• _WHAT IS NEEDED_
Rewrite the data that begins at the line containing "Can you describe" and ends after the line containing "-0.065041, 0.997412, -0.207553]]", changing every "lens line" to "camera line" and keeping everything else the same.

• _DATA EXTRACT_
◇ ◇ ◇ ◇

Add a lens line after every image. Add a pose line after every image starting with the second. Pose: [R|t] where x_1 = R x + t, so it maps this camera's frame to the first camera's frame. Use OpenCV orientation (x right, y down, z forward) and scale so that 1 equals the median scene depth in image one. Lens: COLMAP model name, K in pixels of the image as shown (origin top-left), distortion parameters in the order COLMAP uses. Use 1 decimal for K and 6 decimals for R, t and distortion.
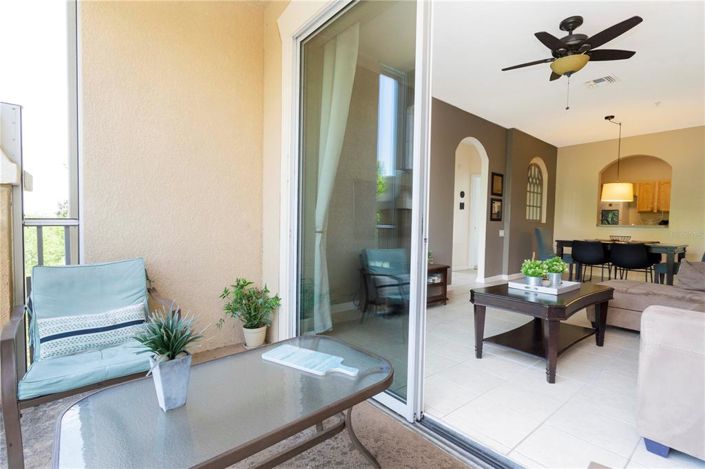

◇ ◇ ◇ ◇

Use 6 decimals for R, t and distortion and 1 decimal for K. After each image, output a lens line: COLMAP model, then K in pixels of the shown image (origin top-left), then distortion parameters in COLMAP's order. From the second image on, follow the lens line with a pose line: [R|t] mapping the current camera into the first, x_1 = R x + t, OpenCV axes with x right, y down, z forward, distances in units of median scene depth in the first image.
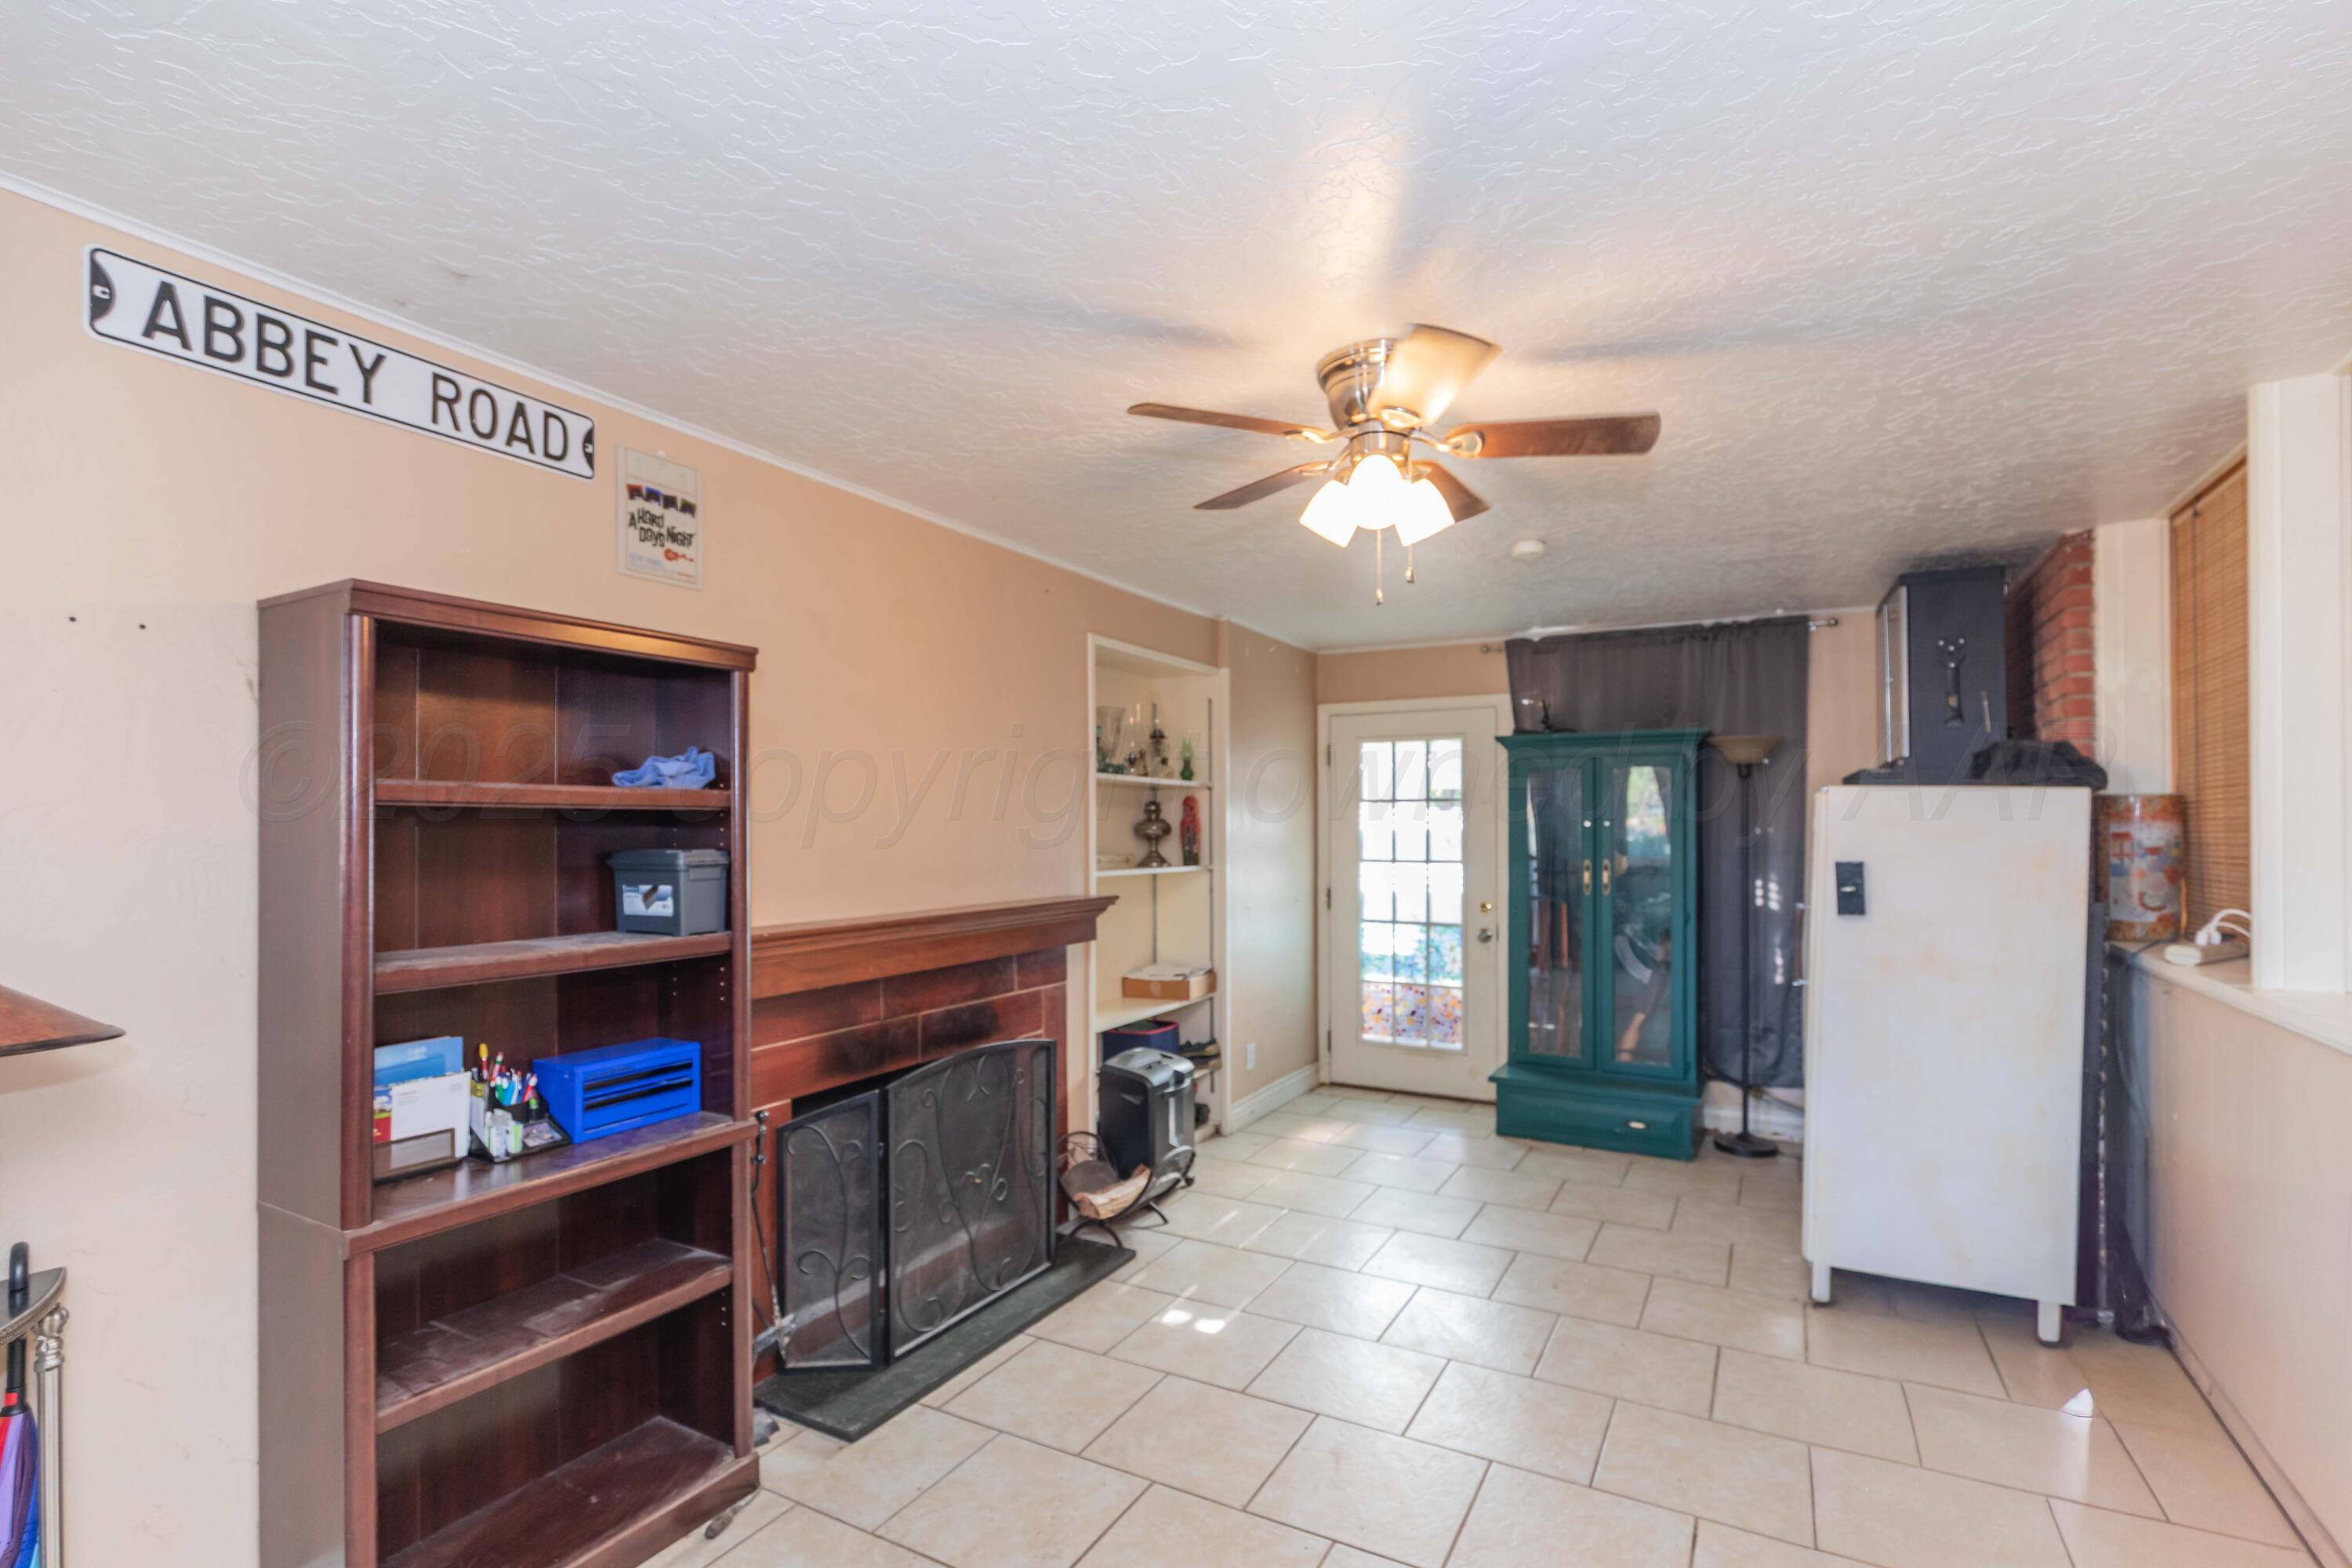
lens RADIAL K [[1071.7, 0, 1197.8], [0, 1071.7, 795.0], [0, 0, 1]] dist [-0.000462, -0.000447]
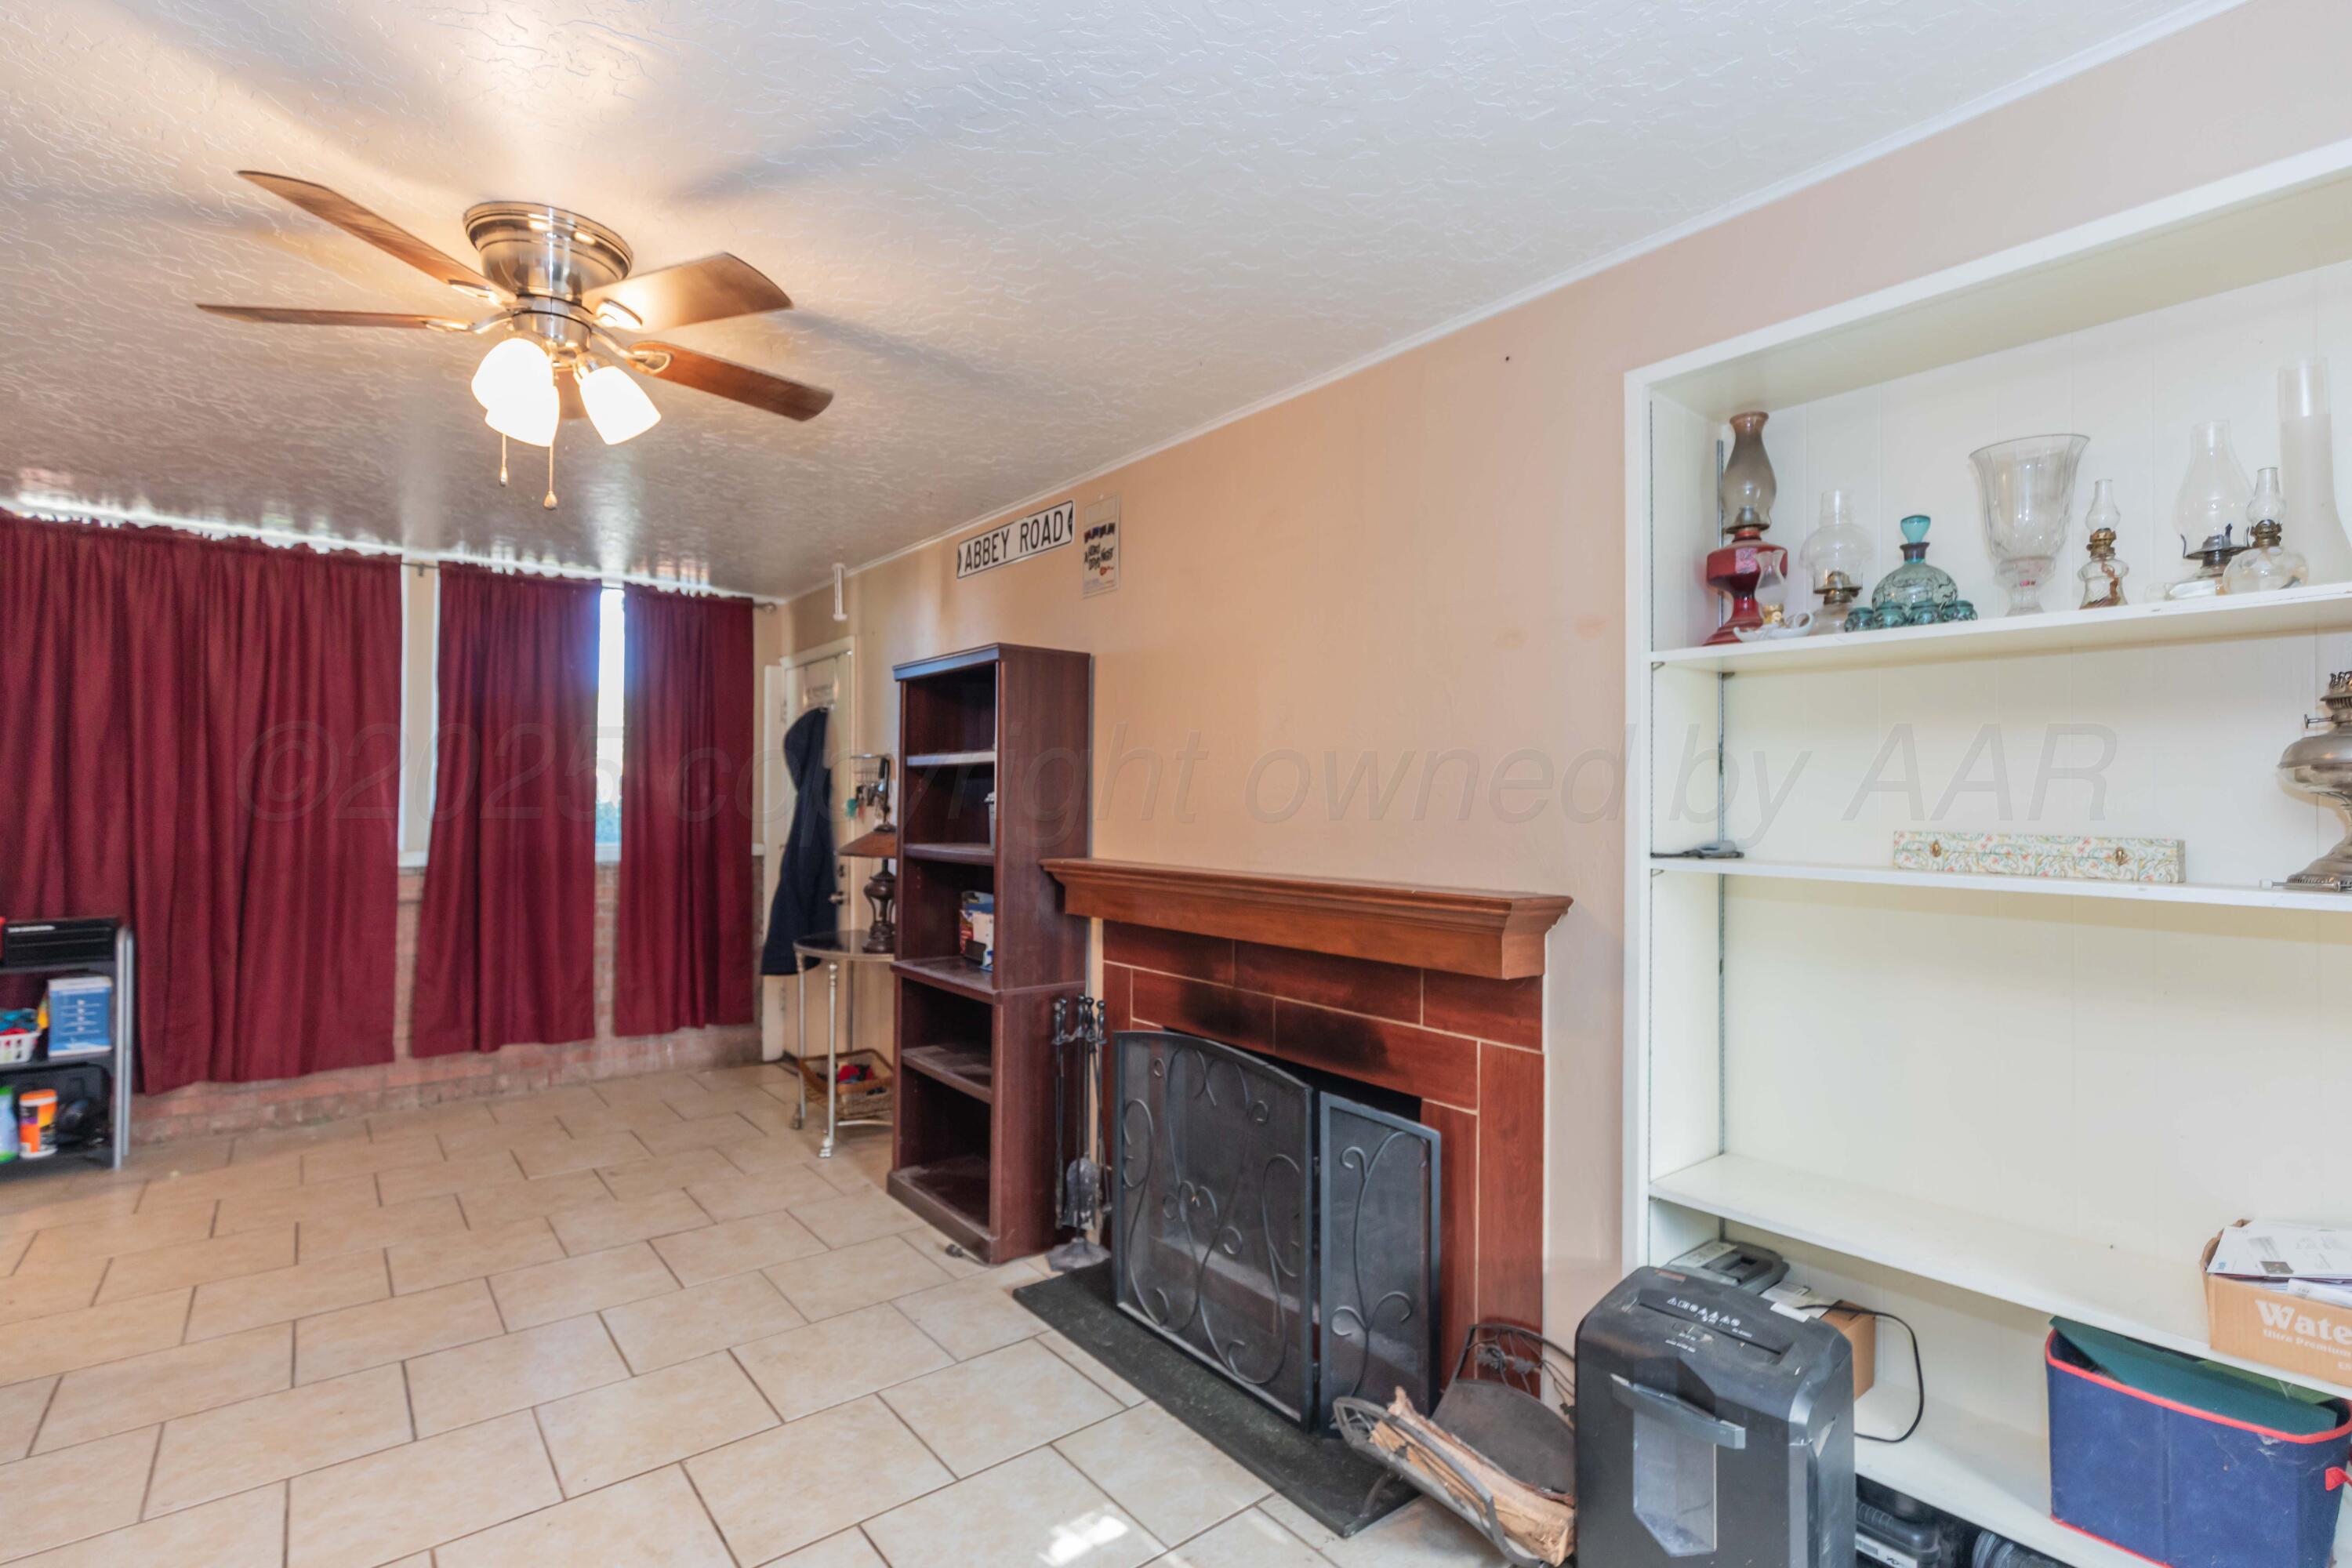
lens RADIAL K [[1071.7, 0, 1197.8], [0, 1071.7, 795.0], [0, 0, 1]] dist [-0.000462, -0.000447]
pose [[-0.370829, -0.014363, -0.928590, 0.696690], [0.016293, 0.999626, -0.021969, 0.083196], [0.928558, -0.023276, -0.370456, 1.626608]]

◇ ◇ ◇ ◇

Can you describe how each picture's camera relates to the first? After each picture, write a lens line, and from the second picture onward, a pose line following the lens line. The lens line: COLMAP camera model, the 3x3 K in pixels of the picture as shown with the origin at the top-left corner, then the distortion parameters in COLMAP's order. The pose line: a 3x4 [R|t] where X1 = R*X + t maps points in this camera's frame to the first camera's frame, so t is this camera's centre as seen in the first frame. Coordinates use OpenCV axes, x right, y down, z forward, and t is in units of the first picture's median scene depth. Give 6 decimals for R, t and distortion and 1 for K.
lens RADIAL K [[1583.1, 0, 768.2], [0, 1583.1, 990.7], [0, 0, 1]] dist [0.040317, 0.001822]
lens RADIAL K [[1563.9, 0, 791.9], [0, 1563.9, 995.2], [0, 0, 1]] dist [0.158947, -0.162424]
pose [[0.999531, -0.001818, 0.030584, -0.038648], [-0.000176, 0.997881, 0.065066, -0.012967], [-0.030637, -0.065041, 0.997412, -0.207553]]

◇ ◇ ◇ ◇

• _SOLUTION FOR THIS PROBLEM_
Can you describe how each picture's camera relates to the first? After each picture, write a camera line, and from the second picture onward, a pose line following the camera line. The camera line: COLMAP camera model, the 3x3 K in pixels of the picture as shown with the origin at the top-left corner, then the distortion parameters in COLMAP's order. The pose line: a 3x4 [R|t] where X1 = R*X + t maps points in this camera's frame to the first camera's frame, so t is this camera's centre as seen in the first frame. Coordinates use OpenCV axes, x right, y down, z forward, and t is in units of the first picture's median scene depth. Give 6 decimals for R, t and distortion and 1 for K.
lens RADIAL K [[1583.1, 0, 768.2], [0, 1583.1, 990.7], [0, 0, 1]] dist [0.040317, 0.001822]
lens RADIAL K [[1563.9, 0, 791.9], [0, 1563.9, 995.2], [0, 0, 1]] dist [0.158947, -0.162424]
pose [[0.999531, -0.001818, 0.030584, -0.038648], [-0.000176, 0.997881, 0.065066, -0.012967], [-0.030637, -0.065041, 0.997412, -0.207553]]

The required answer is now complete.